Switch to Threaded View
HBase >> mail # user >> Memory Consumption and Processing questions


Copy link to this message
-
Memory Consumption and Processing questions
Hello all,

I'm planning an hbase implementation and had some questions I was hoping
someone could help with.

1. Can someone give me a basic overview of how memory is used in Hbase?
 Various places on the web people state that 16-24gb is the minimum for
region servers if they also operate as hdfs/mr nodes.  Assuming that hdfs/mr
nodes consume ~8gb that leaves a "minimum" of 8-16gb for hbase.  It seems
like lots of people suggesting use of even 24gb+ for hbase.  Why so much?
 Is it simply to avoid gc problems?  Have data in memory for fast random
reads? Or?

2. What types of things put more/less pressure on memory?  I saw insinuation
that insert speed can create substantial memory pressure.  What type of
relative memory pressure do scanners, random reads, random writes, region
quantity and compactions cause?

2. How cpu intensive are the region servers?  It seems like most of their
performance is based on i/o.  (I've noted the caution in starving region
servers of cycles--which seems primarily focused on avoiding zk timeout >
region reassignment problems.)  Does anyone suggest or recommend against
dedicating only one or two cores to a region server?  Do individual
compactions benefit from multiple cores are they single-threaded?

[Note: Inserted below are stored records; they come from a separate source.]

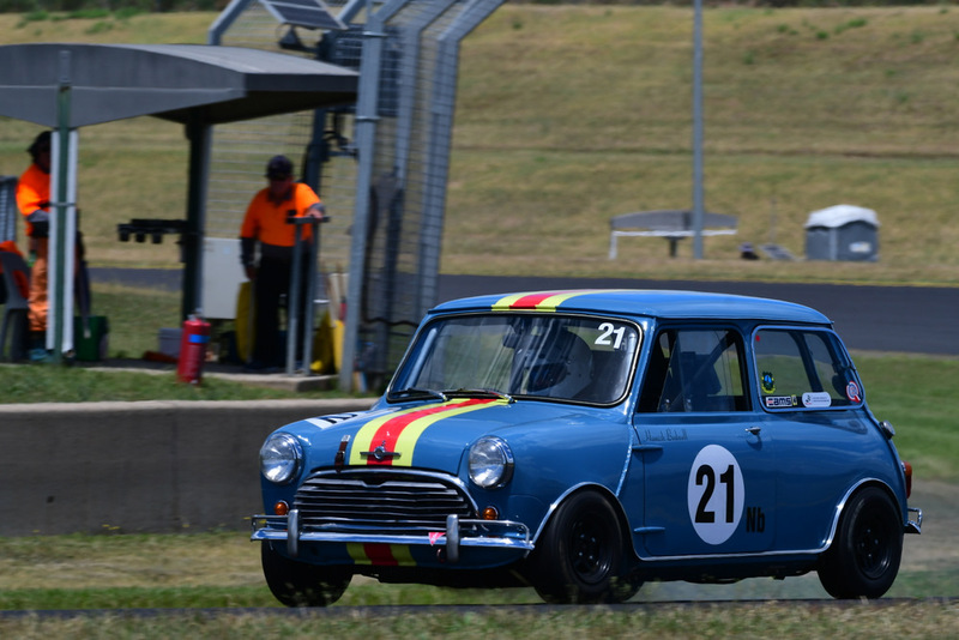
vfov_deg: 3.4
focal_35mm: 405
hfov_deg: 5.1
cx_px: 480
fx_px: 10792
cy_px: 320
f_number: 10
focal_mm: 270
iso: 200
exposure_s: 1/640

3. What are the memory and cpu resource demands of the master server?  It
seems like more and more of that load is moving to zk.

4. General HDFS question-- when the namenode dies, what happens to the
datanodes and how does that relate to Hbase?  E.g., can hbase continue to
operate in a read-only mode (assuming no datanode/regionserver failures post
namenode failure)?

Thanks for your help,
Jacques